== ACTIVITY ==
Copy out the material word for word, from its first line through the line containing "These tests are", including that line.
** MATERIAL FOR THIS EXERCISE follows **
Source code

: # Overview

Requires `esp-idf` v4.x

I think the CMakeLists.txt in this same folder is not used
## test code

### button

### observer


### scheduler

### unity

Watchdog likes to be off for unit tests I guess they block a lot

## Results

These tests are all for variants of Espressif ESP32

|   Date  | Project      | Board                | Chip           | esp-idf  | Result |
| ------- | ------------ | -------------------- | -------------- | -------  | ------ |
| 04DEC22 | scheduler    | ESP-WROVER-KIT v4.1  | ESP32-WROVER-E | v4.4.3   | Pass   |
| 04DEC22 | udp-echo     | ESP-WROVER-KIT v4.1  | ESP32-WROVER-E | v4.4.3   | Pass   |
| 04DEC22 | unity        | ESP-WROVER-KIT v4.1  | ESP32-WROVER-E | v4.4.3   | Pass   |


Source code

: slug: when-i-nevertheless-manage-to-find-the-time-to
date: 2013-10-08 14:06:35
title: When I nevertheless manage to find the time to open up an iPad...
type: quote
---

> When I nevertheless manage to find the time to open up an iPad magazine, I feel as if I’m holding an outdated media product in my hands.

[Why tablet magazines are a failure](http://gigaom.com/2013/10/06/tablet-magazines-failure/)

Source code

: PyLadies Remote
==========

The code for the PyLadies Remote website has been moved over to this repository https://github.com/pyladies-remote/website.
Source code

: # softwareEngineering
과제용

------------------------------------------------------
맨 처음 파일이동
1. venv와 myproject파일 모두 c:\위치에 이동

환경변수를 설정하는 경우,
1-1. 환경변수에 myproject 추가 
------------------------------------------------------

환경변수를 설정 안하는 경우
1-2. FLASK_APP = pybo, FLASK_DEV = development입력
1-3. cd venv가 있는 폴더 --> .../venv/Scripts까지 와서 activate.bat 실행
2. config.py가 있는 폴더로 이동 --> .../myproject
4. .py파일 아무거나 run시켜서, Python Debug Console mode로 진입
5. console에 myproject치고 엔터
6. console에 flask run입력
** End of MATERIAL FOR THIS EXERCISE **
== RESULT FOR THIS EXERCISE ==
Source code

: # Overview

Requires `esp-idf` v4.x

I think the CMakeLists.txt in this same folder is not used
## test code

### button

### observer


### scheduler

### unity

Watchdog likes to be off for unit tests I guess they block a lot

## Results

These tests are all for variants of Espressif ESP32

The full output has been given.